The next day the police searched the solicitor’s office. They found Baker’s diary in his desk. An entry read: ‘Killed a young girl. It was fine and hot’. Baker admitted it was his handwriting but claimed he was intoxicated at the time.

Baker made another very incriminating remark on the day of the murder. At 7 p.m. he went to a pub with a colleague. An employee of the pub said he was moving and claimed he could turn his hand to anything. Baker said he might join him but admitted there were only a very limited number of jobs he could do. But he then added ‘I could turn butcher’.

An inquest into the death of Fanny Adams was held at the Duke’s Head Inn in Alton on 27 August 1867. Minnie Warner gave evidence. So did Mrs Gardner. In 1867 the jury at an inquest could not only find that a person was a victim of murder, but they could also name the person who they believed had committed the murder, even though that person had not been tried. The jury found that Frederick Baker murdered Fanny Adams. The law was changed in 1977.

The Trial of Frederick Baker

The trial of Frederick Baker for murder began on 5 December 1867. The defence claimed that it could not be proved that Baker killed Fanny. But at the same time, they tried to argue that if he did do it he was insane.

Minnie Warner and Mrs Gardener gave evidence.

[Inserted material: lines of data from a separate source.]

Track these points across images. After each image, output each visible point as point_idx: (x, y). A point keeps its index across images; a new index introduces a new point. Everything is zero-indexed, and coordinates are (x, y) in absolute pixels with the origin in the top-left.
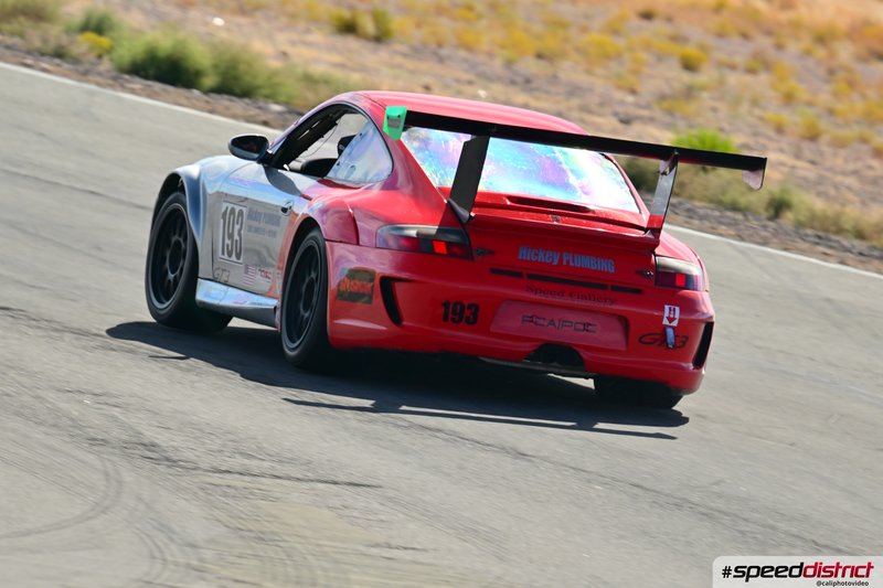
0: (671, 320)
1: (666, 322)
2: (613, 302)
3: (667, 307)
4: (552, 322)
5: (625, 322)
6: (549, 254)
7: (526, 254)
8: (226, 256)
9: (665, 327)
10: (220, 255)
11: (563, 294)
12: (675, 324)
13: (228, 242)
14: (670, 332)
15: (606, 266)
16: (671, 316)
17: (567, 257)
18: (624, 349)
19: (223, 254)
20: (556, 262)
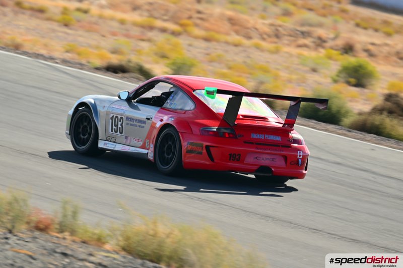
0: (300, 156)
1: (298, 157)
2: (283, 151)
3: (299, 152)
4: (263, 159)
5: (285, 158)
6: (261, 135)
7: (253, 136)
8: (114, 132)
9: (298, 159)
10: (110, 132)
11: (267, 149)
12: (301, 157)
13: (114, 127)
14: (300, 160)
15: (278, 138)
16: (300, 155)
17: (266, 136)
18: (285, 166)
19: (112, 131)
20: (263, 138)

Other witnesses said Baker had left the solicitor’s office after 1 p.m. (Shortly before the murder was committed). He returned at 3.25 p.m. Baker left the office again at 4.30 p.m. (At which time he met Mrs Adams and Mrs Gardener near the murder scene).

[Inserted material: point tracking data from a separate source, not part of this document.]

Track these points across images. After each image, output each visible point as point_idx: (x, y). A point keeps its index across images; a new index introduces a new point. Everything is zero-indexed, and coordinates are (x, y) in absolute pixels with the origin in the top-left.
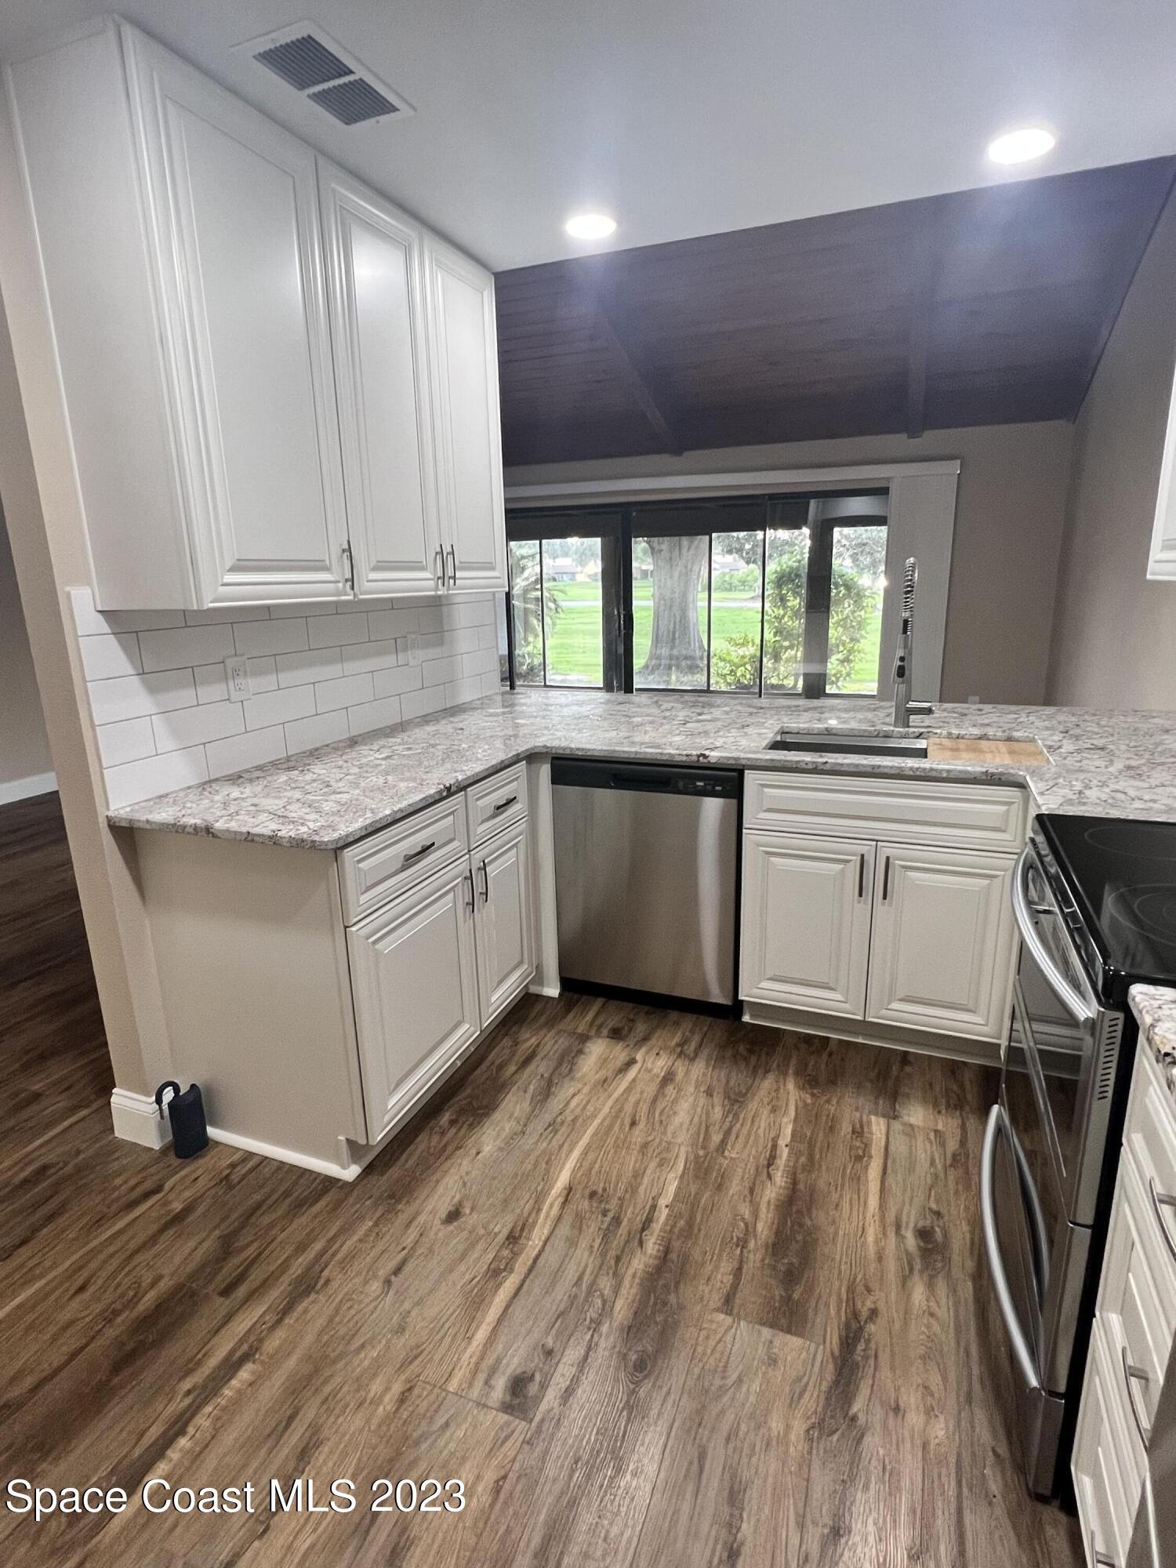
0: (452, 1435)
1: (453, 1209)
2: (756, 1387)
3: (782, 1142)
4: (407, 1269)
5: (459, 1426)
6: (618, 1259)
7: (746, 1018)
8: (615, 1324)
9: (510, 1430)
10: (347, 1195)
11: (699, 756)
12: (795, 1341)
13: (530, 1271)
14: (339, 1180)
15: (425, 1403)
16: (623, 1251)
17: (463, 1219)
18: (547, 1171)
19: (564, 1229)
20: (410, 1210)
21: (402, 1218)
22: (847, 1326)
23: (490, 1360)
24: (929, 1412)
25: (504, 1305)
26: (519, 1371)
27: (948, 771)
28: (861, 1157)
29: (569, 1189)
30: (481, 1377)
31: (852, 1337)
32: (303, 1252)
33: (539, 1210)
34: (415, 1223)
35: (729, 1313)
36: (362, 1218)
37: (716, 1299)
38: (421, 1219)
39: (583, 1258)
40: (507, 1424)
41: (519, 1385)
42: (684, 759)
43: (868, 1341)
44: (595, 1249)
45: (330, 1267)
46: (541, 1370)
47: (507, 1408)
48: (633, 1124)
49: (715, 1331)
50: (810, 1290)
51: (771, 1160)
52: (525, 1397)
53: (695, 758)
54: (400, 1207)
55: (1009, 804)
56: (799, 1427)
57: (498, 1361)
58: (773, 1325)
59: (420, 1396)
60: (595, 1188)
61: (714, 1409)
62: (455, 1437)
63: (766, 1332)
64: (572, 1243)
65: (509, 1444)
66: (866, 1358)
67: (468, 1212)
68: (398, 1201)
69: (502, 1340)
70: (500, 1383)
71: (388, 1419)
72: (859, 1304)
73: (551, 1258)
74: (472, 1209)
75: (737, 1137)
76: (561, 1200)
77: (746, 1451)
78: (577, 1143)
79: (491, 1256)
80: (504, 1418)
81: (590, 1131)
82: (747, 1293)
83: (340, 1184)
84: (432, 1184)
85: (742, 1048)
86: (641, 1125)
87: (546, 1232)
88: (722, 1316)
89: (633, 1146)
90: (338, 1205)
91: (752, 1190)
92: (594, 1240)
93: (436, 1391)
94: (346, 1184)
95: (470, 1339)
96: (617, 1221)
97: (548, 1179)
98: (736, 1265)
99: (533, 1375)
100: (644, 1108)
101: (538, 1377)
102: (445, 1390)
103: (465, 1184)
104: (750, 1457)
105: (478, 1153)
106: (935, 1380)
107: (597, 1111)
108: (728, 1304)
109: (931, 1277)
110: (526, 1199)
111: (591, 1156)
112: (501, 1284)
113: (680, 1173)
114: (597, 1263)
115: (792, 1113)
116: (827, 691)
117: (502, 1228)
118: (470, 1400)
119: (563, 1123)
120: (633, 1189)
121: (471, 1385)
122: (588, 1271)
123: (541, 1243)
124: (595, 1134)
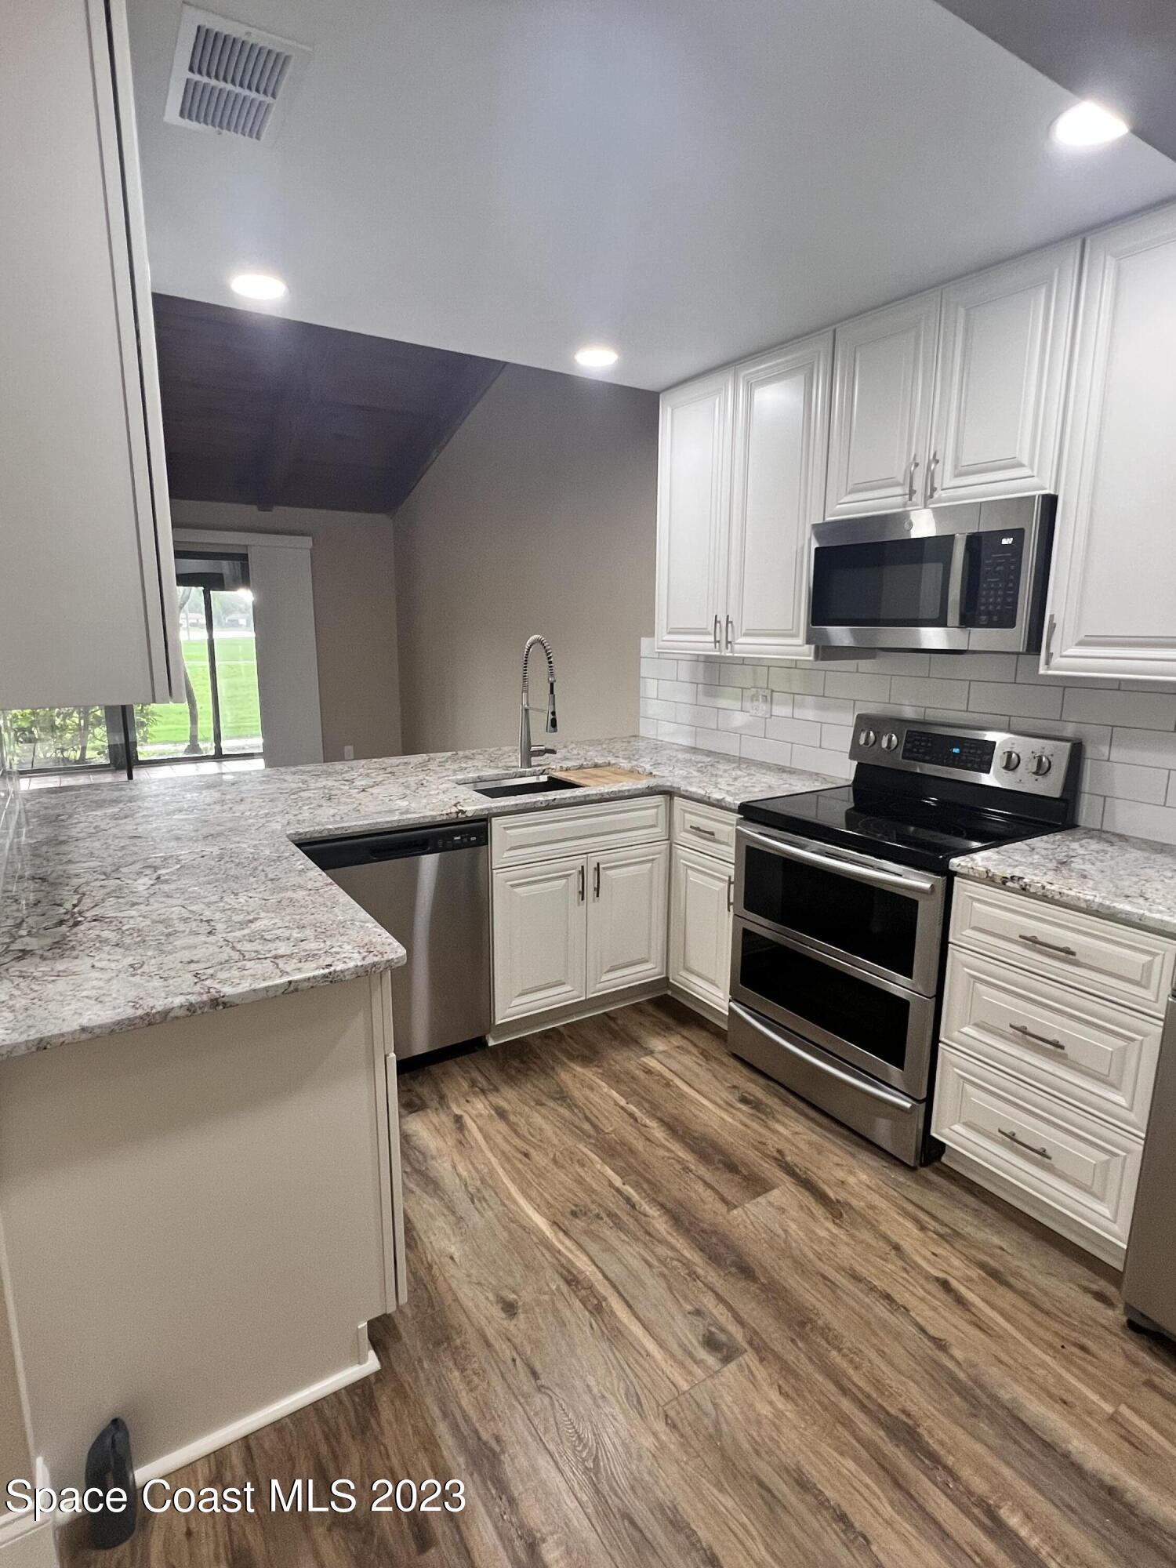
0: (727, 1405)
1: (500, 1305)
2: (794, 1226)
3: (623, 1102)
4: (538, 1367)
5: (721, 1397)
6: (649, 1234)
7: (491, 1043)
8: (702, 1265)
9: (745, 1367)
10: (396, 1377)
11: (457, 813)
12: (775, 1193)
13: (614, 1287)
14: (366, 1378)
15: (688, 1413)
16: (643, 1227)
17: (520, 1303)
18: (524, 1228)
19: (594, 1248)
20: (471, 1335)
21: (475, 1346)
22: (780, 1166)
23: (678, 1352)
24: (851, 1172)
25: (633, 1318)
26: (700, 1338)
27: (629, 790)
28: (668, 1084)
29: (555, 1224)
30: (689, 1363)
31: (789, 1170)
32: (438, 1446)
33: (559, 1252)
34: (492, 1340)
35: (735, 1207)
36: (440, 1378)
37: (721, 1208)
38: (490, 1333)
39: (631, 1253)
40: (740, 1366)
41: (711, 1343)
42: (445, 817)
43: (795, 1165)
44: (627, 1240)
45: (481, 1430)
46: (710, 1325)
47: (726, 1360)
48: (526, 1155)
49: (743, 1220)
50: (746, 1165)
51: (631, 1115)
52: (724, 1344)
53: (454, 816)
54: (458, 1342)
55: (657, 807)
56: (830, 1226)
57: (681, 1345)
58: (759, 1195)
59: (679, 1413)
60: (569, 1210)
61: (796, 1253)
62: (730, 1404)
63: (760, 1199)
64: (609, 1249)
65: (756, 1373)
66: (806, 1173)
67: (515, 1297)
68: (448, 1339)
69: (664, 1335)
70: (702, 1354)
71: (685, 1444)
72: (769, 1153)
73: (614, 1270)
74: (514, 1292)
75: (597, 1118)
76: (561, 1235)
77: (832, 1255)
78: (510, 1194)
79: (578, 1304)
80: (733, 1366)
81: (506, 1180)
82: (729, 1193)
83: (373, 1379)
84: (454, 1306)
85: (516, 1063)
86: (533, 1152)
87: (585, 1258)
88: (735, 1212)
89: (549, 1168)
90: (401, 1393)
91: (648, 1139)
92: (619, 1237)
93: (682, 1398)
94: (377, 1373)
95: (648, 1355)
96: (611, 1215)
97: (529, 1230)
98: (700, 1182)
99: (710, 1331)
100: (517, 1141)
101: (713, 1329)
102: (684, 1393)
103: (479, 1284)
104: (836, 1256)
105: (452, 1258)
106: (836, 1159)
107: (488, 1164)
108: (730, 1205)
109: (773, 1117)
110: (539, 1255)
111: (534, 1194)
112: (612, 1312)
113: (600, 1161)
114: (641, 1246)
115: (603, 1084)
116: (141, 758)
117: (556, 1283)
118: (704, 1380)
119: (478, 1190)
120: (590, 1191)
121: (690, 1373)
122: (646, 1255)
123: (593, 1267)
124: (513, 1181)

More witnesses described seeing Baker in the vicinity of the murder on the afternoon of 26 August. A woman named Eliza White said she saw a man with three children at about 2 p.m. She identified Baker as the man. Mrs White said that afterwards, she heard ‘a girl cry out, not a cry of pain, as in play trying to get away from someone’. A witness named William Alder was walking back from the nearby village of Lasham at about 2 p.m. He also saw Baker, who he knew. He also saw three children.

Both Mrs Gardener and Mrs Adams saw Baker after 5 p.m. A woman named Mary Ann Porter also said she saw Baker in the area between 5 and 6 p.m.

There was also the fact that Baker wrote in his diary ‘Killed a young girl. It was fine and hot”. The defence claimed that what he meant was ‘a young girl was killed’ not ‘I killed a young girl’. They also tried to cast doubt on Minnie Warner’s identification of Baker and they said the two knives found on Baker were too small to have carried out the mutilations. (They may very well be true but it obviously doesn’t rule out the possibility that Baker had a larger knife that was never found).

The defence also tried to argue that even if Baker did do it then he was insane. They claimed that Baker’s father was violent and had once tried to kill his son and daughter with a poker. They also claimed that Baker had tried to commit suicide after his fiance broke off their engagement in 1865. Baker’s sister had died of a ‘brain fever’. Also, Baker’s cousin was in a lunatic asylum and was violent. But none of this impressed the jury.

The judge advised the jury that three verdicts were possible – guilty, not guilty or not guilty on the grounds of insanity. The jury took only 15 minutes to find Baker guilty of murder. The judge then sentenced him to death.

While awaiting execution Baker confessed to killing Fanny.

At that time executions were carried out in public. Frederick Baker was hanged outside Winchester prison, in front of a crowd of about 5,000 people at 8 a.m. on 24 December 1867. His body was buried within the precincts of the prison.

The Aftermath

Meanwhile, Fanny Adams was laid to rest in Alton Cemetery on 28 August 1867. In 1868 a gravestone was erected, paid for by public subscription. An inscription on the gravestone reads ‘Sacred to the memory of Fanny Adams, aged eight years and four months, who was cruelly murdered on Saturday, August 24, 1867’ and ‘Fear not them which kill the body are not able to kill the soul but rather fear him which is able to destroy both soul and body in Hell Matthew 10 v28’.

The case of Fanny Adams led to a disrespectful saying. Sailors joked that their cans of meat contained the remains of ‘Sweet Fanny Adams’. In time the phrase came to mean anything worthless then it came to mean nothing.